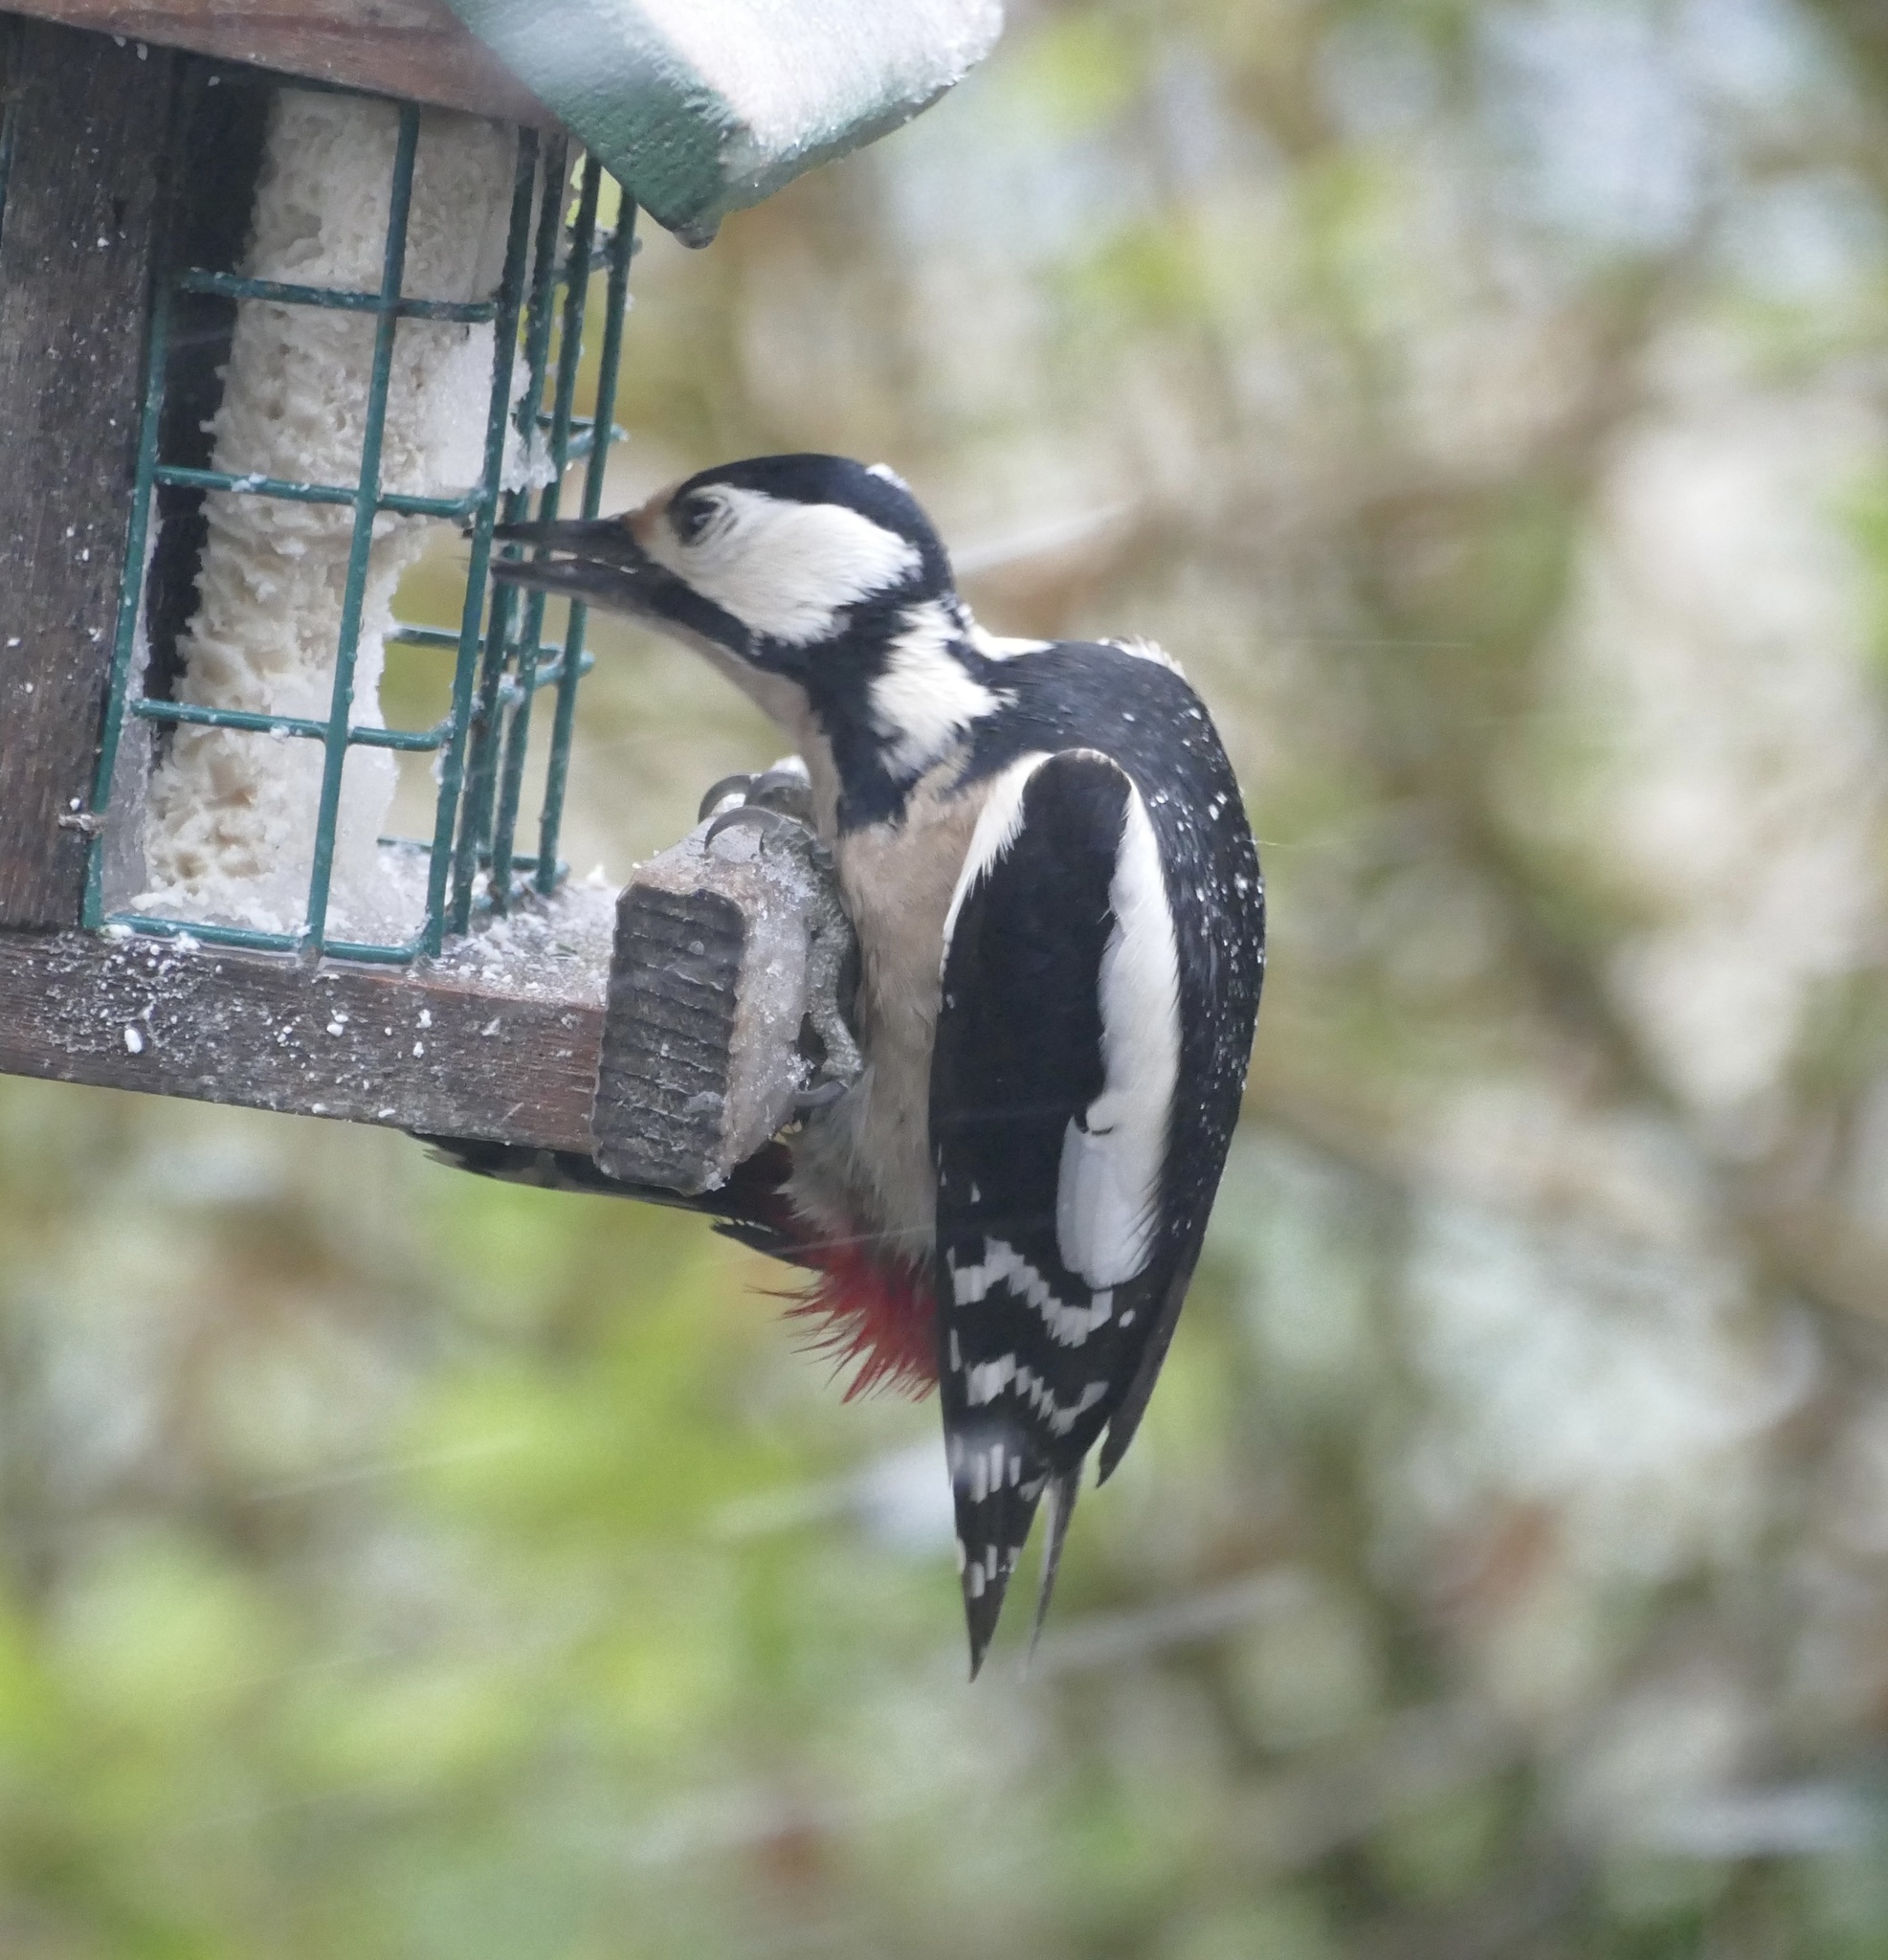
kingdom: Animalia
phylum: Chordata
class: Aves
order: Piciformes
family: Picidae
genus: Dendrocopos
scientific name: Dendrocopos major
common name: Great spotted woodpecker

= = = = = = =

Give the listing above as a two-column CSV with the headers "rank" and "name", one row per line of the listing. Quote each field and replace any line breaks with spaces. Omit the picture.

rank,name
"kingdom:","Animalia"
"phylum:","Chordata"
"class:","Aves"
"order:","Piciformes"
"family:","Picidae"
"genus:","Dendrocopos"
"scientific name:","Dendrocopos major"
"common name:","Great spotted woodpecker"